ASSIGNMENT | Below is the data. Give it again, complete and exact.
'''
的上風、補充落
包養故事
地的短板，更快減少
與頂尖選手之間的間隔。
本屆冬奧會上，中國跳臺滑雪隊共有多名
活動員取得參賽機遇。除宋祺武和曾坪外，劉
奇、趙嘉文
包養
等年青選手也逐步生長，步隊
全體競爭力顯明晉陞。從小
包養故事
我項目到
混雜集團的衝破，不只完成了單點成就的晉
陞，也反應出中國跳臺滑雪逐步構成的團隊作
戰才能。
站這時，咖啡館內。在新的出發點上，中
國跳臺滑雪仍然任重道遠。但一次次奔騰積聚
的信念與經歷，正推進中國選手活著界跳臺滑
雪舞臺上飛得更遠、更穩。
'''
SOLUTION FOR THIS PROBLEM |
的上風、補充落
包養故事
地的短板，更快減少
與頂尖選手之間的間隔。
本屆冬奧會上，中國跳臺滑雪隊共有多名
活動員取得參賽機遇。除宋祺武和曾坪外，劉
奇、趙嘉文
包養
等年青選手也逐步生長，步隊
全體競爭力顯明晉陞。從小
包養故事
我項目到
混雜集團的衝破，不只完成了單點成就的晉
陞，也反應出中國跳臺滑雪逐步構成的團隊作
戰才能。
站這時，咖啡館內。在新的出發點上，中
國跳臺滑雪仍然任重道遠。但一次次奔騰積聚
的信念與經歷，正推進中國選手活著界跳臺滑
雪舞臺上飛得更遠、更穩。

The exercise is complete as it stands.